As for Fulnecky, maybe if she’d presented, quoted or cited her source material rather than simply saying it’s so and remembered to mention what she was disagreeing with so strongly along the way.
“Everybody is just kind of confused and perplexed,” Bevacqua said, “and we don’t have good answers for our kids on our team.”
For Christ’s sake.
He’s not confused at all.
A fallible system, led by a fallible committee, that fallibly communicated through the latter half of the season — because a five-loss Duke team won the ACC title, and because Miami beat Notre Dame in August — when it was all over, spit the correct 12 teams into the bracket and somebody was always going to be the first team out and this time it was Notre Dame.

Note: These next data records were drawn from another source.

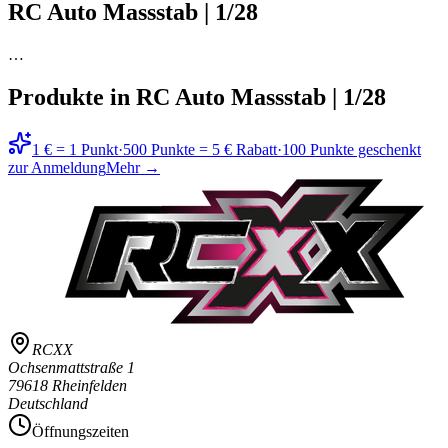
RC Auto Massstab | 1/28
…
Produkte in
RC Auto Massstab | 1/28
1 € = 1 Punkt
·
500 Punkte = 5 € Rabatt
·
100 Punkte geschenkt
zur Anmeldung
Mehr →
RCXX
Ochsenmattstraße 1
79618 Rheinfelden
Deutschland
Öffnungszeiten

What’s so hard to understand?
“It raised a lot of eyebrows here that the conference was taking shots at us,” Bevacqua said.
But it wasn’t.
It was advocating for its teams, which should not only be easy to understand, but expected.
Unless you’re Notre Dame, bathed in self-virtue, blind to your own weaknesses.
The church that made the university possible is finally, finally, finally doing the right things.
Too bad that same self-awareness has yet to reach campus.